Yor tag & trace

There are two options to detect drift. You can either add the integration with Terraform Cloud or tag your resources with Yor. These don't conflict with each other so you can add both.

An introduction to Yor

Yor is an open-source tool that automatically tags infrastructure as code (IaC) templates with attribution and ownership details, unique IDs that get carried across to cloud resources, and any other need-to-know information. It can run locally, as a pre-commit hook, or in a CI/CD pipeline.
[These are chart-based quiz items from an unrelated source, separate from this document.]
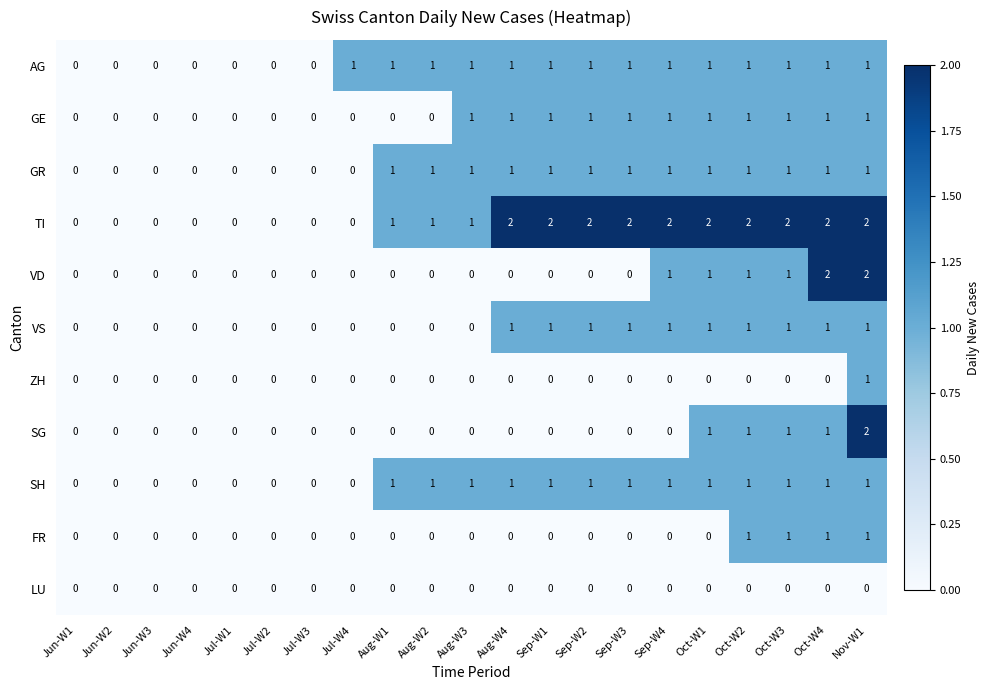

Count the GR values in the range 0 to 1.

21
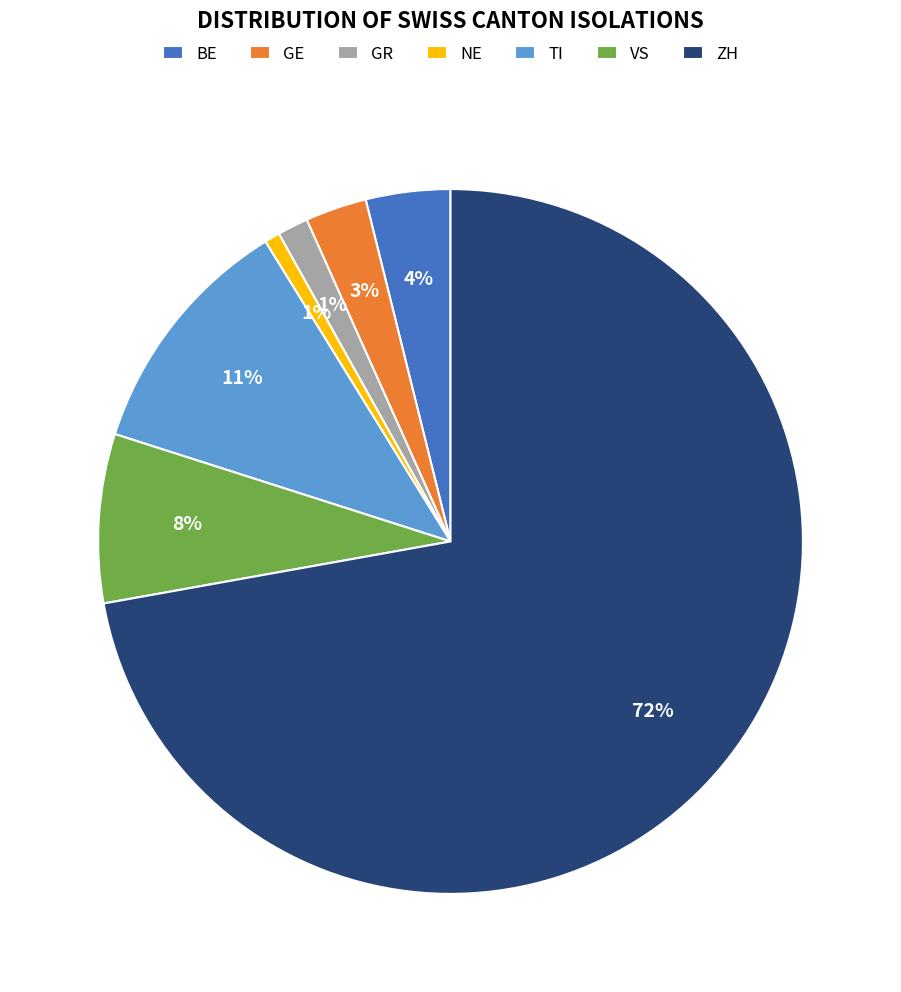

The BE slice represents 4% of the pie. True or false?

True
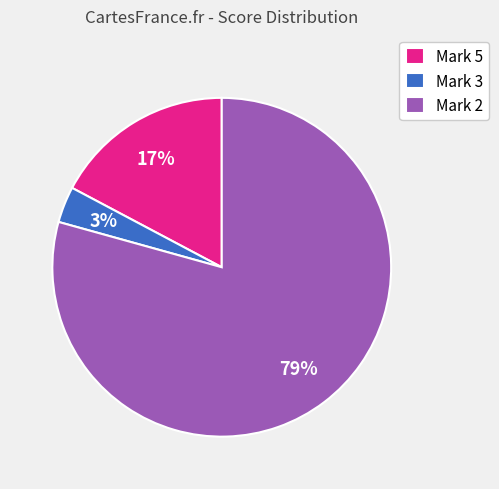

Between Mark 5 and Mark 3, which is larger?

Mark 5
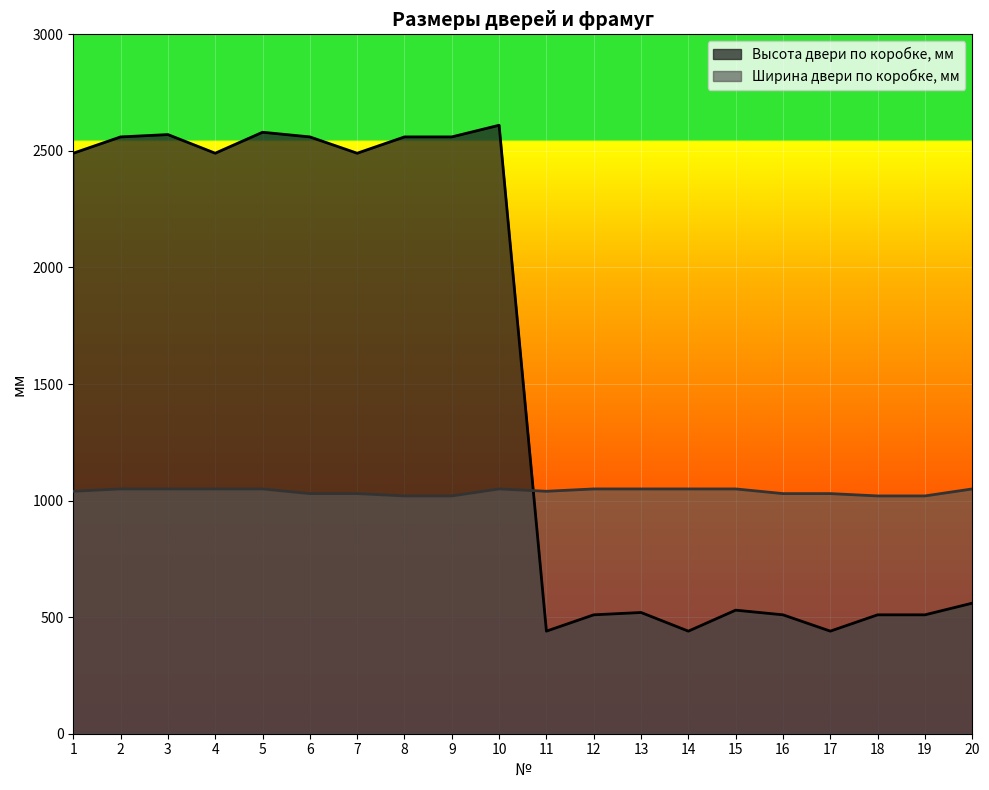

What is the total value across all series at 14?

1490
For drift detection, the important tag is yor_trace. It’s a unique identifier that helps us trace from a cloud runtime configuration back to the IaC that provisioned it. To do that we need 3 elements:

  • Yor automated tagging (this page)
  • Integration with the VCS that stores the IaC (we’ll use GitHub in step 5.4 as an example)
  • Cloud integration (we’ll use AWS in step 6.3 as an example)

Let’s start with Yor!

Adding the Yor GitHub Action

If you are using a recent clone of TerraGoat, yor is already setup as a GitHub Action in terragoat/.github/workflows/checkov.yaml. You can skip this page if you have that in place.
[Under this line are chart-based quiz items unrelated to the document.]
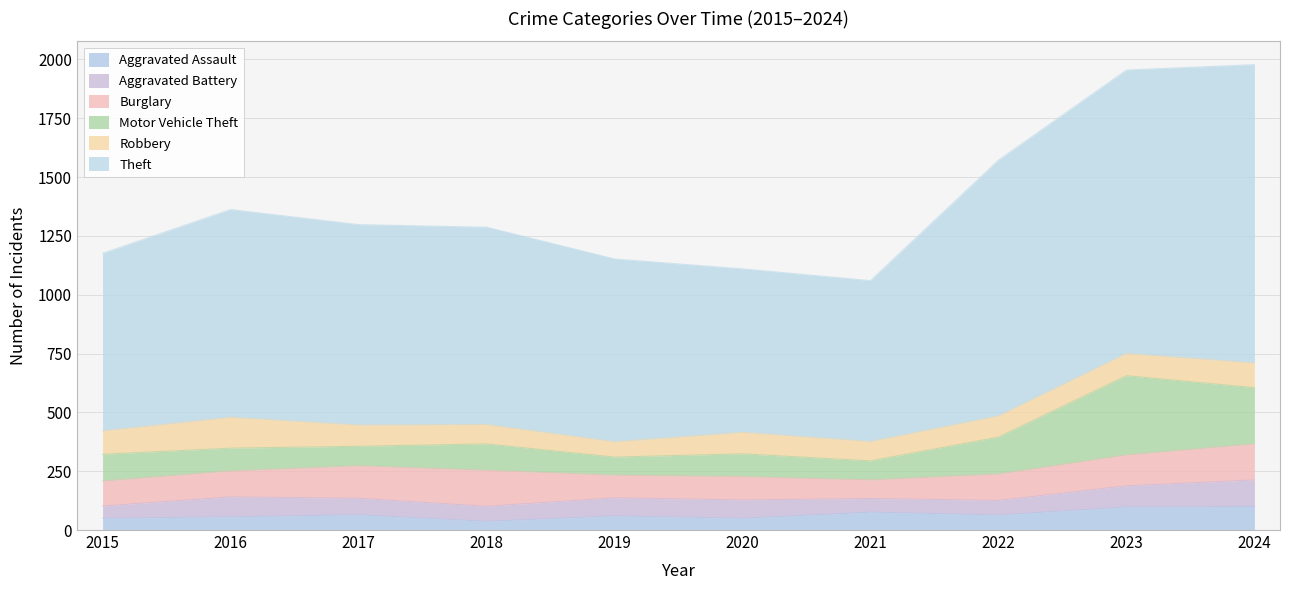

List the labels in order of Aggravated Assault value, largest first.

2024, 2023, 2021, 2017, 2022, 2019, 2016, 2015, 2020, 2018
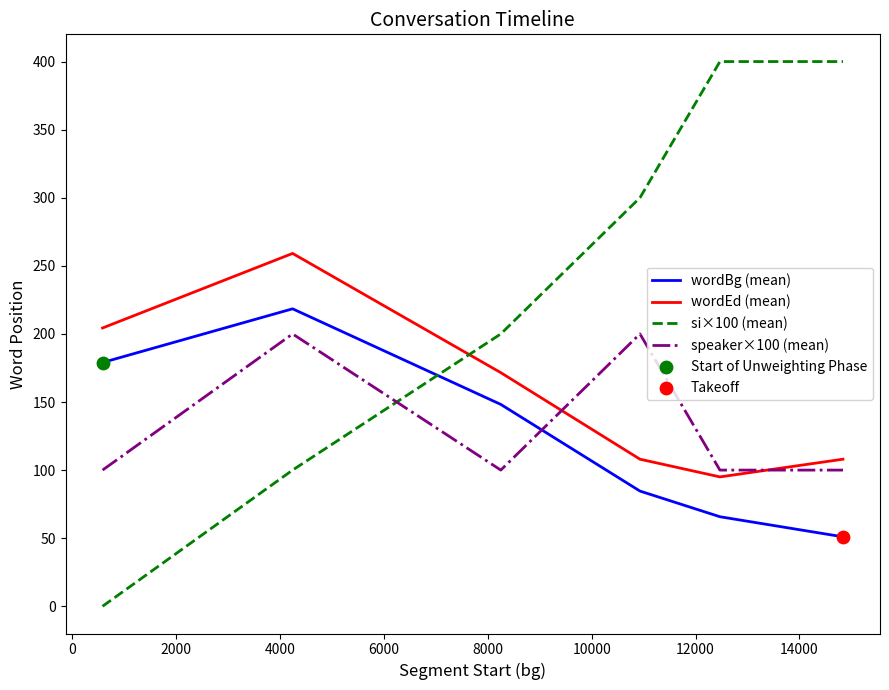

List the series in order of their peak value, highest first.

si×100 (mean), wordEd (mean), wordBg (mean), speaker×100 (mean)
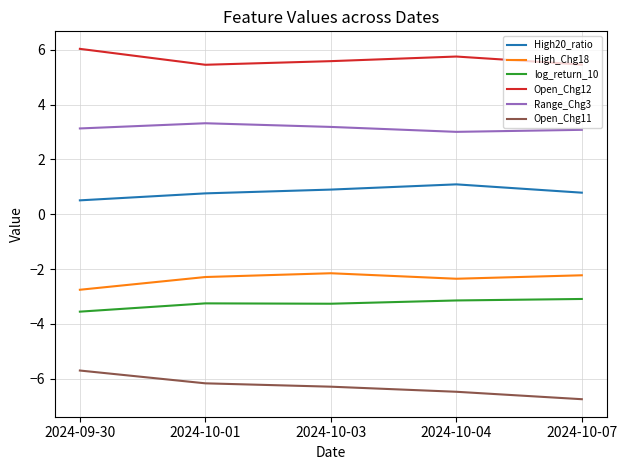

What is the difference between the highest and lowest values at 2024-09-30?

11.7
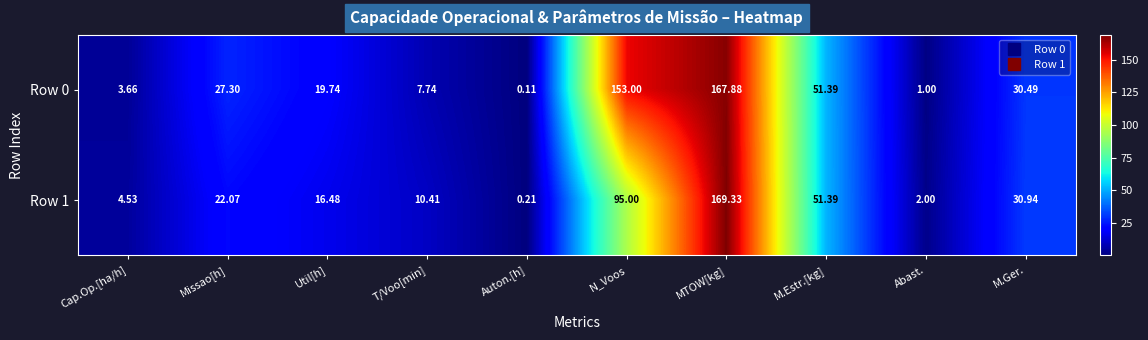

Is the value of Row 0 at MTOW[kg] greater than the value of Row 1 at T/Voo[min]?

Yes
If you followed the previous setup for the Bridgecrew GitHub Action, this will be very straightforward. If you’re in the home directory of your TerraGoat repository, select “Create new file”.

GitHub Create new file

Set the path to .github/workflows/yor.yml. Add the following code:

name: IaC tag and trace

on:
  push:
  pull_request:

jobs:
  yor:
    runs-on: ubuntu-latest
    steps:
      - uses: actions/checkout@v2
        name: Checkout repo
        with:
          fetch-depth: 0
      - name: Run yor action
        uses: bridgecrewio/yor-action@main

This will run Yor to automatically tag your IaC resources every time you perform a push or pull request to your repo. The result will look something like this:

Yor tag example

Notice the yor_trace tag? That’s all we need to track drift!